A big change is structural, however. In 2016, a good deal of the old, postwar structure of media remained in place, like evening news broadcasts, along with the cable news apparatus that got layered on during the 1990s and the basic infrastructure of digital news in the 2000s. The 2016 election was the first in which a supermajority of Americans owned smartphones. Phone news push alerts gained prominence in 2015 and 2016, just in time for each turn of that unbelievable thing happening in the country.

Twitter introduced the quote-tweet function in 2015 and shifted toward an algorithmic timeline in the spring of 2016; the combination juiced essentially every Trump tweet into a conflict that sat there like an electromagnet. Mentions of Mr. Trump on Facebook were so prominent and constant, they could barely be compared with those of the other candidates.

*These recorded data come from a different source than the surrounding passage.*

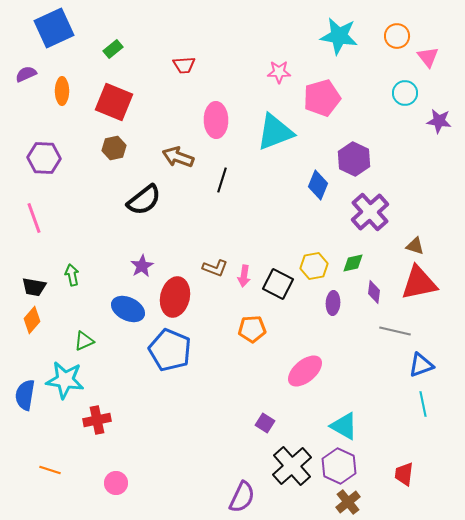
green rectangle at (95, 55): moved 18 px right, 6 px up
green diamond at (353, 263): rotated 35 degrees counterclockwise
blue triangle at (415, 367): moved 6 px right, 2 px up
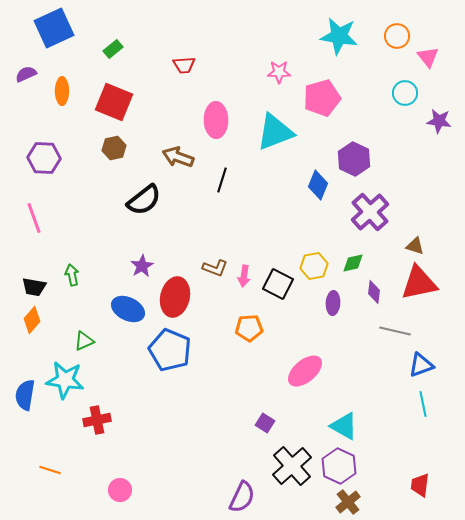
orange pentagon at (252, 329): moved 3 px left, 1 px up
red trapezoid at (404, 474): moved 16 px right, 11 px down
pink circle at (116, 483): moved 4 px right, 7 px down
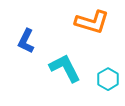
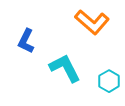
orange L-shape: rotated 24 degrees clockwise
cyan hexagon: moved 1 px right, 2 px down
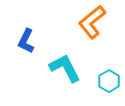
orange L-shape: rotated 100 degrees clockwise
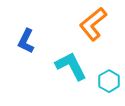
orange L-shape: moved 1 px right, 2 px down
cyan L-shape: moved 6 px right, 2 px up
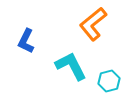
cyan hexagon: rotated 15 degrees clockwise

Some of the deep challenges that the media business faced then persist (like the steep decline in newspaper circulation that began during the Great Recession), but some, like cord cutting, were more an existential threat rather than the massive, ongoing shift it is now. And streaming and digital options were exploding, seeming poised to replace the old. Mr. Trump knew and understood the old media (the desire for spectacle and participation) and was the perfect vessel for social media (constant debate about him). The result of the old and new at the same time was like a Trump cacophony.

Eight years later, Mr. Trump is often on TV less compared to his presidency, and fewer people are watching; he’s not on social media in the same way, and social media is kind of falling apart, except for TikTok, which is less centralized. Last summer, John Herrman wondered if 2024 would be “a placeless race, in which voters and candidates can and will, despite or maybe because of a glut of fragmented content, ignore the news.”

The smallest percentage of households are being reached by paid, live television since 1991, according to research by MoffettNathanson. The old newspapers and new digital outlets continue to scale back or shut down. Last year, during jury selection for the E. Jean Carroll defamation trial, potential jurors offered a wide range of answers for how they kept up with the news. A few people said CNN. One said local CBS AM radio. “Google, anything on the internet,” one man said. “Social media is my news outlet,” one woman said, as The New Yorker reported. “Every now and then I’ll listen to a podcast,” Juror 71 said. “I don’t barely watch the news — I just watch YouTube,” Juror 31 said.